Operator Conoco and its five partners aim to resolve the uncertainty via a six-month early production system, due to start this August. TAP will manage the EPS using the semisub Sedco 707 as a floating production unit and the CSO tanker Savonita for oil offtake.

Production will flow from two new deviated development wells, currently being drilled by semisub Glomar Arctic III. Both are designed as stratigraphic horizontal producers. As such, they will enter the reservoir at the crest of the structure and will track the dip of the field, being drilled to a T/D at the base of the reservoir.

Well positioning within the reservoir will be achieved by steering using palaeontology. This technique is considered to provide the most accurate method for maintaining the wellbore within Banff's defined production corridor. Deviation of the wells is planned to be approximately 55°, but will change as required to mirror the actual dip of the reservoir. Phase 1 drilling and completion should be concluded by mid-July.

According to Conoco's Nigel Evans: "In a low permeability chalk reservoir, the identification of reservoir zones with well developed open fracture fabrics is the key to successful well completion.

"A comprehensive geological data acquisition program is planned for the two Banff wells to include accurate recording of mud losses while drilling; conventional cores; borehole image logs (both sonic and resistivity tols); and nuclear magnetic resonance logs. These datasets will be integrated with existing well data on the field to characterize the fractured chalks and select the optimum zones for completion."

Around 5.5 MM bbl will likely be produced during the EPS. This quantity is necessary, says Conoco's Iain MacMillan, "to reduce arbitrariness in establishing the connected volume of original oil in place as well as to investigate the parameters influencing the planned recovery mechanism during the full field development".

The wells should flow at 35,000 b/d combined, although EPS production rates may decline below that level should the reservoir perform below expectations.

Associated solution gas for Banff's oil is around 650 cf/bbl, with expected flaring at typically 22.75 mcf/d. Maximu flaring volume permitted by the facilities is 30 mcf/d.

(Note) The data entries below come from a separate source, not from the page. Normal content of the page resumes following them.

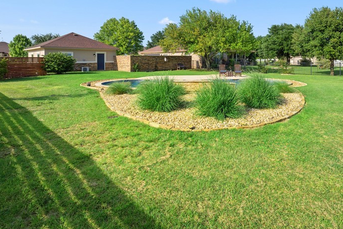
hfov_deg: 78.1
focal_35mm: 22
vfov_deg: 54.8
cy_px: 60
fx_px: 210
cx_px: 195
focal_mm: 14
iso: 250
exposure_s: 1/400
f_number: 8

Sedco 707 is currently being used for BP's ETAP project Machar Field, where it has already been converted to accept oil and gas production as well as produced water treatment and water injection. Further modifications to handle Banff production and flaring will be relatively limited.

However, some de-bottlenecking of the process system will be necessary to enable production at 35,000b/d, according to Conoco's Iain MacMillan. "This is primarily limited to upgrading the export pump motors and also change-out of some PSVs and control valves.

"One of the most significant modifications is the relocation of the export riser and quick disconnect coupling to the aft end of the platform rather than producing through the moonpool. This will entail both structural, piping and instrumentation modifications.

"The other significant work is in the area of subsea architecture and controls. This includes installing flexible jumper spools from the subsea xmas trees to a newly fabricated subsea manifold which will commingle the two wellstreams: these will then flow via a new dynamic production riser to the rig.

"Also, the 6-in. export flowline used on Machar will be re-deployed on Banff following flushing, lifting and coiling at the cessation of Machar production. This will link the Sedco 707's production facilities to the Savonita storage and shuttle tanker. It should be completed within approximately 10 days following relocation of the facility to Banff."

In addition to operating the EPS production facilities, TAP will also manage the well intervention program which will comprise gauge running and logging. And TAP will have responsibility for Banff's operational safety case and submission of the pipeline works authorization request. Conoco retains overall accountabilty for Phase I production and reservoir management.